___ Dataset content
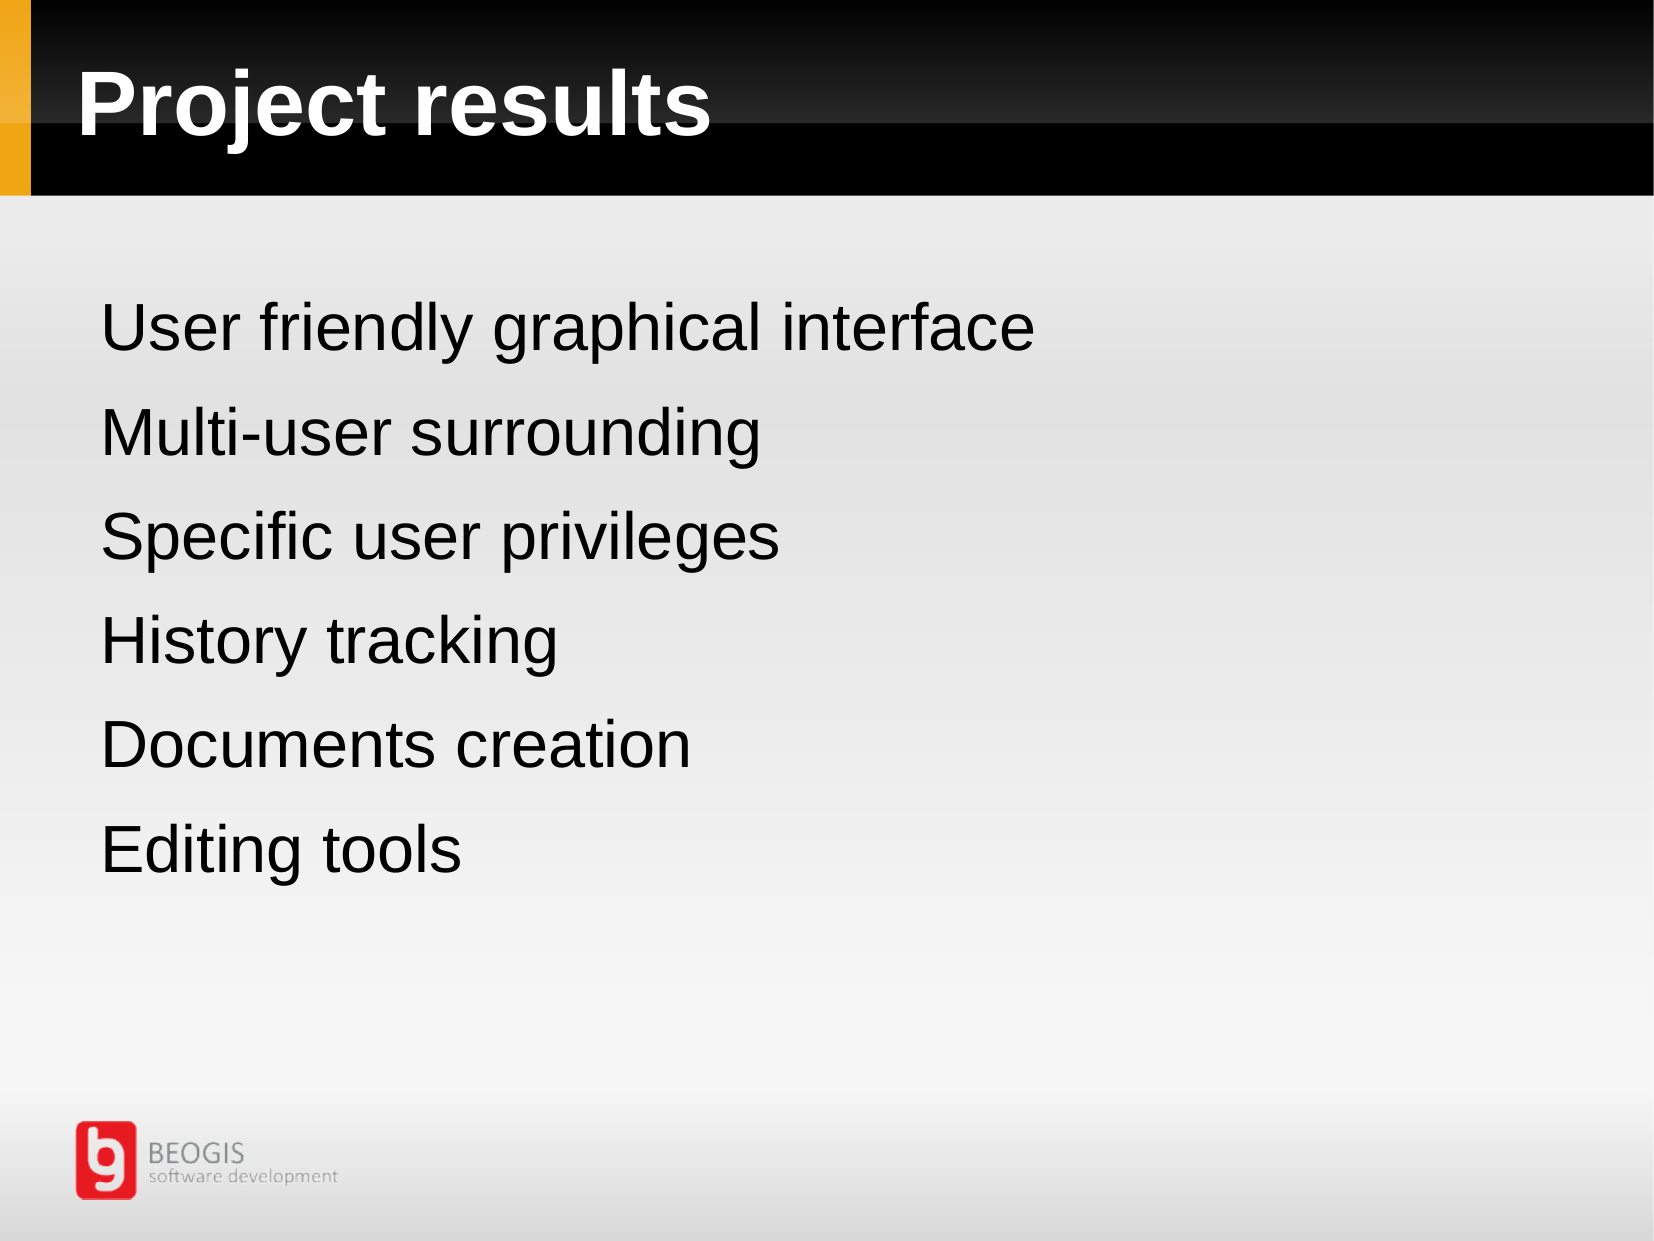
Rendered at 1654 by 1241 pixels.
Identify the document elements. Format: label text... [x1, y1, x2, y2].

picture [0, 0, 1654, 1241]
title Project results [76, 7, 1565, 200]
list User friendly graphical interface Multi-user surrounding Specific user privileges History tracking Documents creation Editing tools [82, 290, 1571, 1094]
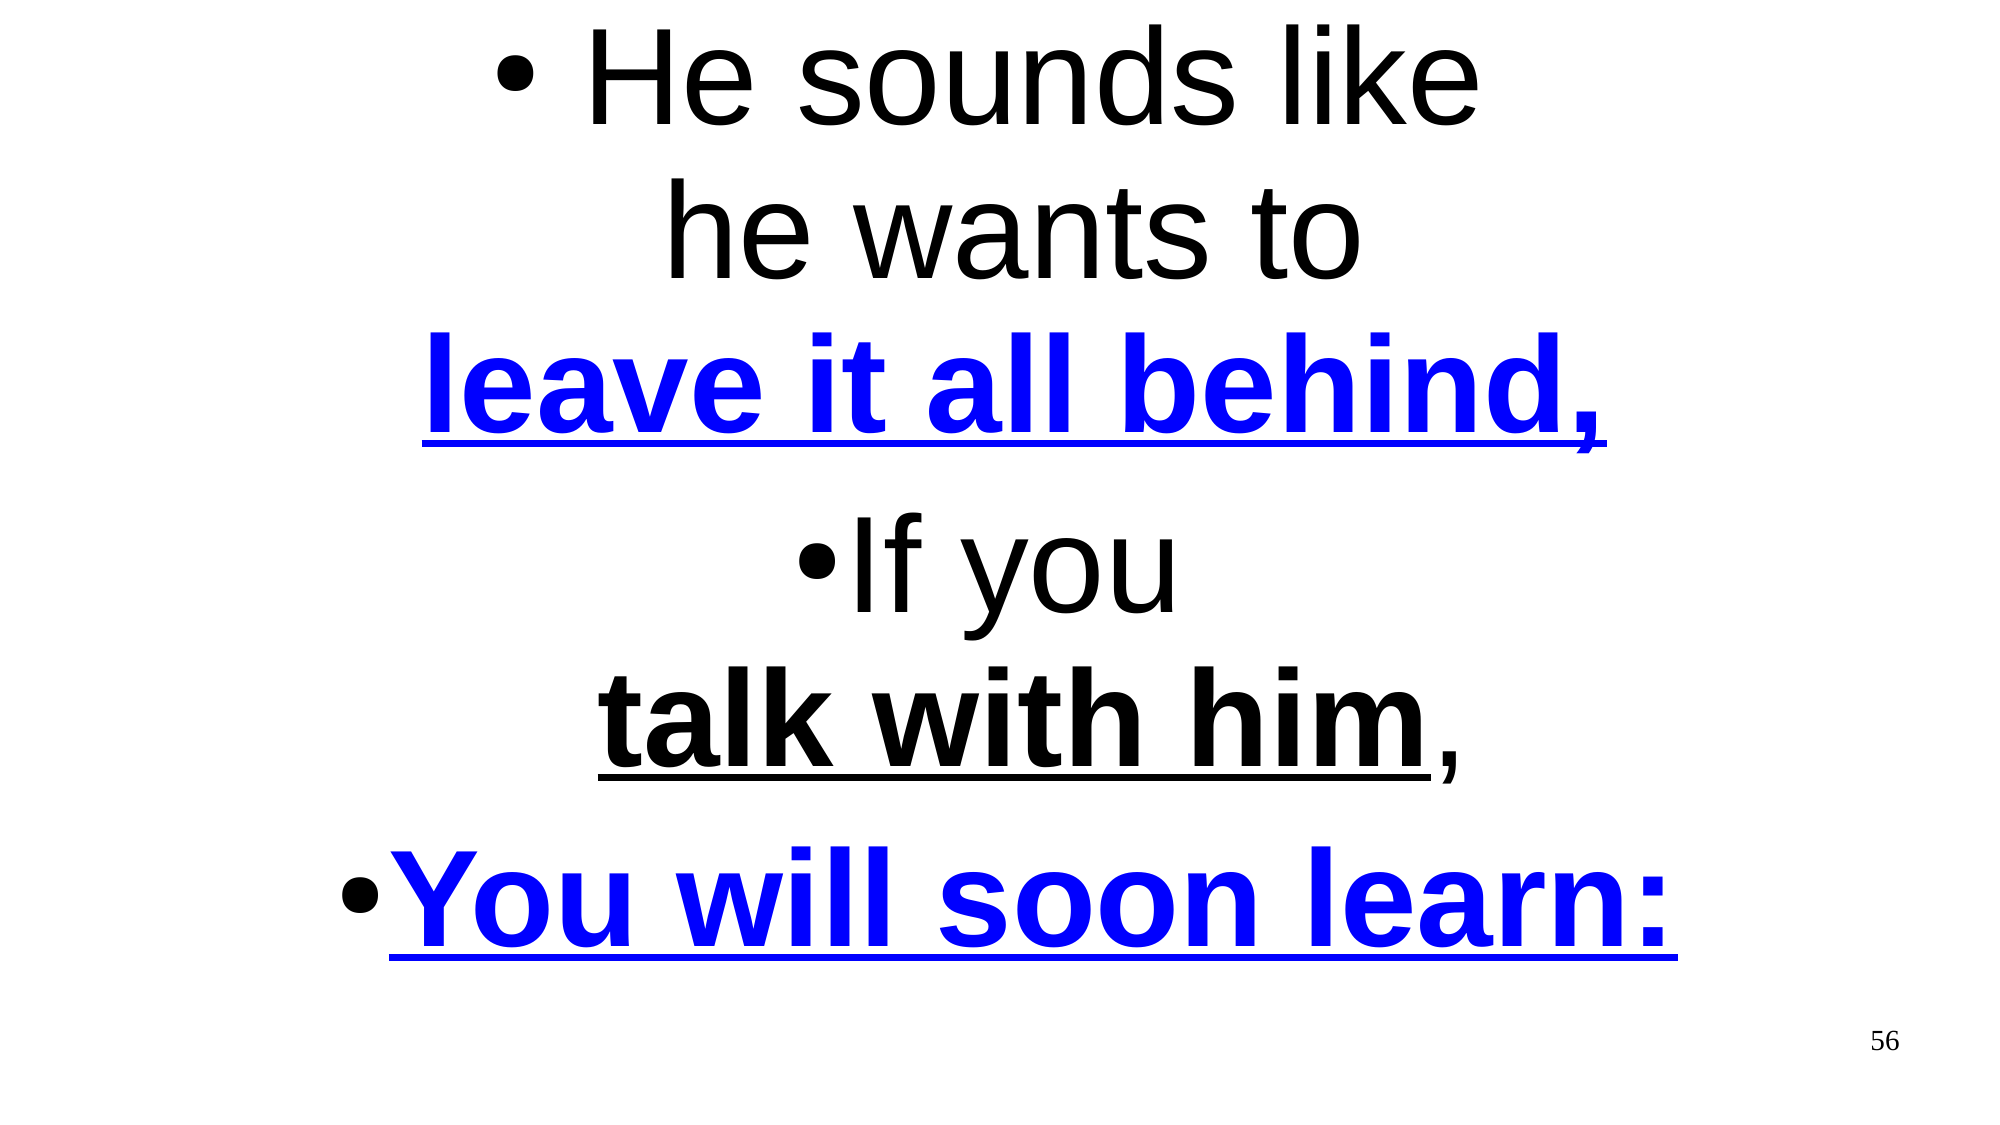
______
» **Do this**: Rewrite these rows with "document elements" changed to "page elements" everywhere, keeping everything else the same and leaving out the pictures.

» **Written answer**:
Rendered at 1654 by 1241 pixels.
Identify the page elements. Format: label text... [x1, y1, x2, y2].

picture [0, 0, 1654, 1241]
title Project results [76, 7, 1565, 200]
list User friendly graphical interface Multi-user surrounding Specific user privileges History tracking Documents creation Editing tools [82, 290, 1571, 1094]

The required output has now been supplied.